**EXERCISE DESCRIPTION**
Repeat word for word the lines of the records between the line holding "Document page, 1654x930 pixels." and the line holding "list Lineales invariantes", inclusive.
※ ※ ※
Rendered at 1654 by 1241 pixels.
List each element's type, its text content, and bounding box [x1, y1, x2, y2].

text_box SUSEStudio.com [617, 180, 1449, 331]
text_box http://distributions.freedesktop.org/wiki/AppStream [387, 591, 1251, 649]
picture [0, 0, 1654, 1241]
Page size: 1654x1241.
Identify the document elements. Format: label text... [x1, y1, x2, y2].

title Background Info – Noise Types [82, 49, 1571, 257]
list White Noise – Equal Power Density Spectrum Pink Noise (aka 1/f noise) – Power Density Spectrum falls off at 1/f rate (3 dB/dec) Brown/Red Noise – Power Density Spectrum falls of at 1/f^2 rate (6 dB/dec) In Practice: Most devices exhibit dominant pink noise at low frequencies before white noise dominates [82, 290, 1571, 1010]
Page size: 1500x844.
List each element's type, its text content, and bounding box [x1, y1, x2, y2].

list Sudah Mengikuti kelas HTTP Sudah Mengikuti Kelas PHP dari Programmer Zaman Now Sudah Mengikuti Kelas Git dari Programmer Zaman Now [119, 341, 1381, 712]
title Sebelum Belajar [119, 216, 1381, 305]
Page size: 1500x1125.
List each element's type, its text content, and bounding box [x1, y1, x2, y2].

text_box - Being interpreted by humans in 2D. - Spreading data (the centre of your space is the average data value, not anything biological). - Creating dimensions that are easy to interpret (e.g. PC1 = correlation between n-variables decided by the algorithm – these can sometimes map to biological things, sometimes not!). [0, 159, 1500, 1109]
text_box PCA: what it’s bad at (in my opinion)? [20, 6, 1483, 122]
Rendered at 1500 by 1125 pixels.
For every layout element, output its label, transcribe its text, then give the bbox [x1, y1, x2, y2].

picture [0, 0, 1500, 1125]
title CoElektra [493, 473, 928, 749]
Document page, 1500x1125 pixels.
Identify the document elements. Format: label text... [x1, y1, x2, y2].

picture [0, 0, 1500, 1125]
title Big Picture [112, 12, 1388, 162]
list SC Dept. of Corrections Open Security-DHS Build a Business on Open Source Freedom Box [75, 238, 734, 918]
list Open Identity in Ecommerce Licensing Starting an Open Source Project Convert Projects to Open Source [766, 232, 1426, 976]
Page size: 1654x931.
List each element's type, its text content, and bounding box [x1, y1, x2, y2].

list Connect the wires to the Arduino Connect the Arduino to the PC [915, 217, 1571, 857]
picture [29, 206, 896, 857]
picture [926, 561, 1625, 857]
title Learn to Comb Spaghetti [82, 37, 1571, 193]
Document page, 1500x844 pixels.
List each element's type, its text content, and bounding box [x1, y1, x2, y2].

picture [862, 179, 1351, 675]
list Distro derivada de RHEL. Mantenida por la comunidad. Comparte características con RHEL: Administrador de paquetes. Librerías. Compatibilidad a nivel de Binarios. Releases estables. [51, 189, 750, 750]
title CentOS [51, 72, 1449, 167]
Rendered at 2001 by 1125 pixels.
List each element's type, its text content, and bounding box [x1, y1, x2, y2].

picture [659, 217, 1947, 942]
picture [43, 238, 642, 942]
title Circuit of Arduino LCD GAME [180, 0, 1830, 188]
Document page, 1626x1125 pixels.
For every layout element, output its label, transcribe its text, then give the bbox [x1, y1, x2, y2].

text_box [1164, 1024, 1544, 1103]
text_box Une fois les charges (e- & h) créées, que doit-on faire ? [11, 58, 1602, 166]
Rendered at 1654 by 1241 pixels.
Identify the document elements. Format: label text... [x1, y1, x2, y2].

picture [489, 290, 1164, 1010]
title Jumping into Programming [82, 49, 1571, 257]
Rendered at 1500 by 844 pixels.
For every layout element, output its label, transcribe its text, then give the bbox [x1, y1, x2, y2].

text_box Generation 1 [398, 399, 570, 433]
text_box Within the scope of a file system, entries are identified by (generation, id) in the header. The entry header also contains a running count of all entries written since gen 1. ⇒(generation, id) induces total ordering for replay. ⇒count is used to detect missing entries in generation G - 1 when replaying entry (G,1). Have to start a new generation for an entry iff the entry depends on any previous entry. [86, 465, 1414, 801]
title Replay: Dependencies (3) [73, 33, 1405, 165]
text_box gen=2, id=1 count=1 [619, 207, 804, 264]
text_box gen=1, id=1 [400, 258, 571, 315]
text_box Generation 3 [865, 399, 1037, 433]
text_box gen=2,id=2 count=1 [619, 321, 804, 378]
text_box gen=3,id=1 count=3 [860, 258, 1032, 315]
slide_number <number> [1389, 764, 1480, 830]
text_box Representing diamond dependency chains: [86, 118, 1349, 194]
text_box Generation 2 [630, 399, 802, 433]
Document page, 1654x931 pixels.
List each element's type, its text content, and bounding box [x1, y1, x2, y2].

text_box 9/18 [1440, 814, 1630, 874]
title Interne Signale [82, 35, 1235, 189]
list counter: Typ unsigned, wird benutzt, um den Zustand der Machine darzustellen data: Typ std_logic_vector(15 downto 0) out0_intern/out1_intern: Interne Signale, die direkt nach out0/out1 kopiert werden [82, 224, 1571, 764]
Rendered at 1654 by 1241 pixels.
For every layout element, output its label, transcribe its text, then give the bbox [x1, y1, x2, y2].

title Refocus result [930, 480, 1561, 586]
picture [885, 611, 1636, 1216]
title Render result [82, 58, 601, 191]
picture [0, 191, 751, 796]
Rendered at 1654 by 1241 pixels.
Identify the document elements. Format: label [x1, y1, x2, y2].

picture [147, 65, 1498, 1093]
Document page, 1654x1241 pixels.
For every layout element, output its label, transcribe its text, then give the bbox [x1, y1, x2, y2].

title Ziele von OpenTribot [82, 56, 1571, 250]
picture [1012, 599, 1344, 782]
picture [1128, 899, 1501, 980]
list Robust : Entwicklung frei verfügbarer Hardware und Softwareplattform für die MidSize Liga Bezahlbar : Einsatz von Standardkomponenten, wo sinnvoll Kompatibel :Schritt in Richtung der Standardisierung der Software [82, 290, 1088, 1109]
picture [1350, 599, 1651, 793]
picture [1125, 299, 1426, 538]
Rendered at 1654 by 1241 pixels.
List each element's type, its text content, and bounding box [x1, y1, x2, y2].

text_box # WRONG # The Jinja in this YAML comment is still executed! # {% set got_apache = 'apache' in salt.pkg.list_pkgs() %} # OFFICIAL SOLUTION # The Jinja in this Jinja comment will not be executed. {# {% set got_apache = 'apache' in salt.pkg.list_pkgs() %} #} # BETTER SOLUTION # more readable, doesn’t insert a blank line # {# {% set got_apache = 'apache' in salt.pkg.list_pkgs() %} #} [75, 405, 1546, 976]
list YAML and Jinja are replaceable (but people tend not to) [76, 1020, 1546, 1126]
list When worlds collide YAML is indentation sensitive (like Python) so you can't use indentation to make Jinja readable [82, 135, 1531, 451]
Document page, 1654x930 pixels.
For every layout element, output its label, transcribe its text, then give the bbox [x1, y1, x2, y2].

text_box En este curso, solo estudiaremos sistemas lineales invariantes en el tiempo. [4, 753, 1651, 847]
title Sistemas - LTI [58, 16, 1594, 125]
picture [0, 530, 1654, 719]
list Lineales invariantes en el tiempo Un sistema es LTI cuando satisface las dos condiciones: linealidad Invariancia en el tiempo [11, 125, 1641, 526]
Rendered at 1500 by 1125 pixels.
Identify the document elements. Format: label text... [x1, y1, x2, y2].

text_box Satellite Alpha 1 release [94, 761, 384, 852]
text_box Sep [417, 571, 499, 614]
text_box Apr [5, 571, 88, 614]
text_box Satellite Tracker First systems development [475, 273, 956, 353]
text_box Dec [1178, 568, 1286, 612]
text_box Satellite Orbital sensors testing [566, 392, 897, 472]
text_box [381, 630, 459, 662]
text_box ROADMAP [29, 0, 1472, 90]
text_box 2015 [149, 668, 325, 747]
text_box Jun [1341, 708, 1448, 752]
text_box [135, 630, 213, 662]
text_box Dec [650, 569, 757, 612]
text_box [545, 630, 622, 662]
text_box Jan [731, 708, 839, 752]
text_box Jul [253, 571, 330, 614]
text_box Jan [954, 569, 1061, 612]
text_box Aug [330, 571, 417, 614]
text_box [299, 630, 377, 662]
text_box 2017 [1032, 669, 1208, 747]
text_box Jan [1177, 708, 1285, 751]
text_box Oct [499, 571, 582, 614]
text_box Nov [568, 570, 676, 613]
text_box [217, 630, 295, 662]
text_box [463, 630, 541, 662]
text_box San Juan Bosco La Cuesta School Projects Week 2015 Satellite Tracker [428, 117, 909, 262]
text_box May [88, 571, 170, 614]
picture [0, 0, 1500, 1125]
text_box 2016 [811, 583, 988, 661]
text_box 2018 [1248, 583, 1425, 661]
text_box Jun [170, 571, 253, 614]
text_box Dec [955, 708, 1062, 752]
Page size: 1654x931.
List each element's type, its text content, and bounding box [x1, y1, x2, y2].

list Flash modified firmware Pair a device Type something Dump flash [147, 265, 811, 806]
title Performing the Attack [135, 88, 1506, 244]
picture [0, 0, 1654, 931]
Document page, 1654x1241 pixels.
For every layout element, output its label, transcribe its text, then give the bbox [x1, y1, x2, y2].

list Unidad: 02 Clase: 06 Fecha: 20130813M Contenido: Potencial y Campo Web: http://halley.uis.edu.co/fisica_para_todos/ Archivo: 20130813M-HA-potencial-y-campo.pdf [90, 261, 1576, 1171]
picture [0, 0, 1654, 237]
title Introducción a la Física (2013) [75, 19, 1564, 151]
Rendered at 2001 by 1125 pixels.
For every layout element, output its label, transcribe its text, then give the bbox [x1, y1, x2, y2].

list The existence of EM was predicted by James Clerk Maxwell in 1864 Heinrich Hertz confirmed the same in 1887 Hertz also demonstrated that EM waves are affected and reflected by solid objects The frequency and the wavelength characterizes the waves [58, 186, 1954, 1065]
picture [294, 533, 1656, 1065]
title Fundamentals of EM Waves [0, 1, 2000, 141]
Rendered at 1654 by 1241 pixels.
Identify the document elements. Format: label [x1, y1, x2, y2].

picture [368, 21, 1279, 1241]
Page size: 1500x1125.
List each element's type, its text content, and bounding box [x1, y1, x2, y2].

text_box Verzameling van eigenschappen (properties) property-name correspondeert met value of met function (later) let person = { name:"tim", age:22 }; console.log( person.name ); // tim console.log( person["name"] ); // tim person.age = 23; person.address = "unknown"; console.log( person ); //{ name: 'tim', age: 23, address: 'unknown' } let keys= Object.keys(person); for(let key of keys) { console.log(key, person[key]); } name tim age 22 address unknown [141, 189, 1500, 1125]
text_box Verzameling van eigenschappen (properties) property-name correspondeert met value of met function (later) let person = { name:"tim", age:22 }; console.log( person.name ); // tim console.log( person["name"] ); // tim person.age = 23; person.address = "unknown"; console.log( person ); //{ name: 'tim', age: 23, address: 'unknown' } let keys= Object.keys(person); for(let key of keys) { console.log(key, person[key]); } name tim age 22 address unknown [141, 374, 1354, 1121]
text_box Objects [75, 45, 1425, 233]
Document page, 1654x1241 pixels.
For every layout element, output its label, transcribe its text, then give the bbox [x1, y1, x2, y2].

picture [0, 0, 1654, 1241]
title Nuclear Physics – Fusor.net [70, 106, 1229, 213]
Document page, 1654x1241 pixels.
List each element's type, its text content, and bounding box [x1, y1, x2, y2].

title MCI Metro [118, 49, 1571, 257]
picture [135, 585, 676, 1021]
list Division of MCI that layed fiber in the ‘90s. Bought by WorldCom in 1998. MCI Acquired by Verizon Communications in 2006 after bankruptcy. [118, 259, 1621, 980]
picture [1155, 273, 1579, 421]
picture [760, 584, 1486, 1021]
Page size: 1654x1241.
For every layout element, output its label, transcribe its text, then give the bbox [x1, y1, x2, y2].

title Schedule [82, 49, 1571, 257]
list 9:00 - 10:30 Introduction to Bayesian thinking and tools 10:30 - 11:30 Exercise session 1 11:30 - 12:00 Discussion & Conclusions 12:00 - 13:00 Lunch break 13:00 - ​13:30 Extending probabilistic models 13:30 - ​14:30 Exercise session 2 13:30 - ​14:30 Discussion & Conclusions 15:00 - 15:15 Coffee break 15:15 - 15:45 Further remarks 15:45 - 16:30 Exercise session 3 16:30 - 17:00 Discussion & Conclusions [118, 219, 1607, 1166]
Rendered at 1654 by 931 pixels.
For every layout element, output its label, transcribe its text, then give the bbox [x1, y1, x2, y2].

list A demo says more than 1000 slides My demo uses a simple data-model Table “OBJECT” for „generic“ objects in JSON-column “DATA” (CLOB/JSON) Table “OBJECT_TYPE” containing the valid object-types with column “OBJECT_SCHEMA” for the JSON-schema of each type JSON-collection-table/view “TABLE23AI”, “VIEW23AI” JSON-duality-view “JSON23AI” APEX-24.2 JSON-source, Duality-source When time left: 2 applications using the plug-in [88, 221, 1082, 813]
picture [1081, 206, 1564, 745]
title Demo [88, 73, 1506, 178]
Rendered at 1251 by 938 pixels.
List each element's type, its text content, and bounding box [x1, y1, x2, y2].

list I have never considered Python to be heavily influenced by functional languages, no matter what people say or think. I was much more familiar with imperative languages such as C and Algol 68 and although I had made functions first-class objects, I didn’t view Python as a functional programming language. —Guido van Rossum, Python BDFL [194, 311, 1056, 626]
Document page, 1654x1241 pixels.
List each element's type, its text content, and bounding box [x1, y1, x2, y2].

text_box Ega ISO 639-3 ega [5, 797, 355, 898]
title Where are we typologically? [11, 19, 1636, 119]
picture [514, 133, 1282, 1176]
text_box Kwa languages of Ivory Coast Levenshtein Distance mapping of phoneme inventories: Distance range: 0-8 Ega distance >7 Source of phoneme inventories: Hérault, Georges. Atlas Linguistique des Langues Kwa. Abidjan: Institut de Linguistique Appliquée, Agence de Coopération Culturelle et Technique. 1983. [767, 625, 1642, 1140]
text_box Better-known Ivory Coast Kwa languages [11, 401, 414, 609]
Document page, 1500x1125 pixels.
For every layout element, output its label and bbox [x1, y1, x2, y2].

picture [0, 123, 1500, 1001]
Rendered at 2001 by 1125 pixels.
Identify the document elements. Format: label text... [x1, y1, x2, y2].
※ ※ ※
**TASK RESULT**
Document page, 1654x930 pixels.
For every layout element, output its label, transcribe its text, then give the bbox [x1, y1, x2, y2].

text_box En este curso, solo estudiaremos sistemas lineales invariantes en el tiempo. [4, 753, 1651, 847]
title Sistemas - LTI [58, 16, 1594, 125]
picture [0, 530, 1654, 719]
list Lineales invariantes en el tiempo Un sistema es LTI cuando satisface las dos condiciones: linealidad Invariancia en el tiempo [11, 125, 1641, 526]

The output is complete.